LIPSITCH: The ability to get a virus from one side of the world to another in a matter of hours is not just a possibility, but really happened with SARS and it will happen with a new pandemic flu strain.
The [medical] technology makes a huge difference to those who can access its benefits. Novartis just published a paper showing that they can, in less than a week, manufacture a flu vaccine from a sequence. That doesn’t mean they can create enough for everybody, it means they can create a small quantity of it. The question is how fast that can be scaled up.
In [the H1N1 pandemic in] 2009, even countries like ours that can pay a lot for a flu vaccine still couldn’t get it fast enough. The ability to make enough vaccine against any of these agents for global use is not there yet. There’s not the manufacturing capacity. We can spread it to everyone but we can’t protect everyone.

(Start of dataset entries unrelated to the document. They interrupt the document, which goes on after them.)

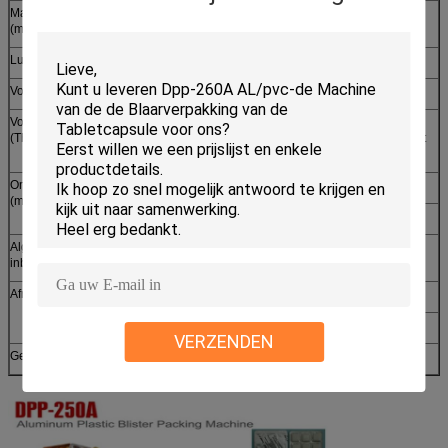
Maximum Vormende gebied en diepte
250*120*15 (30 behoefte Privé
(mm)
douane)
Luchtcompressor (verstrek niet)
0.6-0.8Mpa ≥0.45m3/min
Vorm het koelen
40-80 l/u
Voeding
380V/220V 50HZ 8KW
(Threephase)
(Volgens de klantenbehoefte om het
voltage te selecteren)
Omslagspecificatie
Pvc
260* (0.15-0.6) * (Φ400)
(mm)
Aluminiumfolie
260* (0.02-0.035) * (Φ400)
Algemene Afmeting (L*W*H) (met
2900*750*1600
inbegrip van stichting)
Afmeting van Elk Deel
(voor) 1500*750*1600
(achter) 1400*750*1450
VERZENDEN
Gewicht
Ongeveer 1200kg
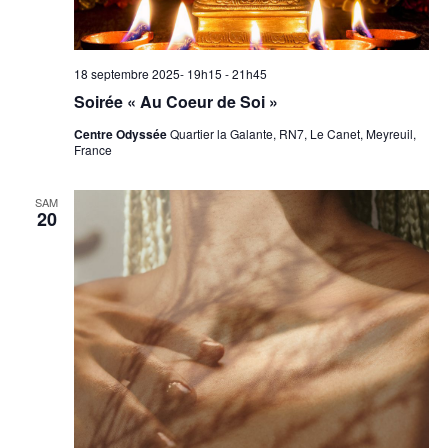
18 septembre 2025- 19h15
-
21h45
Soirée « Au Coeur de Soi »
Centre Odyssée
Quartier la Galante, RN7, Le Canet, Meyreuil,
France
SAM
20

In terms of treatment, we have one or two effective drugs against flu. There’s nothing particularly effective against MERS that I’m aware of. So that’s an area where technology hasn’t advanced a lot in the last few years.
What was amazing about SARS is that even though there was no drug and no vaccine that worked, it was controlled and essentially driven extinct by old-fashioned public health measures, coordinated with 21st-century technology. The SARS experience shows that it is possible to control some respiratory viruses, if they’re the kind that give you sufficient warning, which is to say they tell you who you have to isolate and whose contacts you have to quarantine. That was really the critical thing with SARS. The only people who were infectious were the people who were sick.
But any flu that gets a foothold and starts transmitting human to human will be almost impossible to control in that way.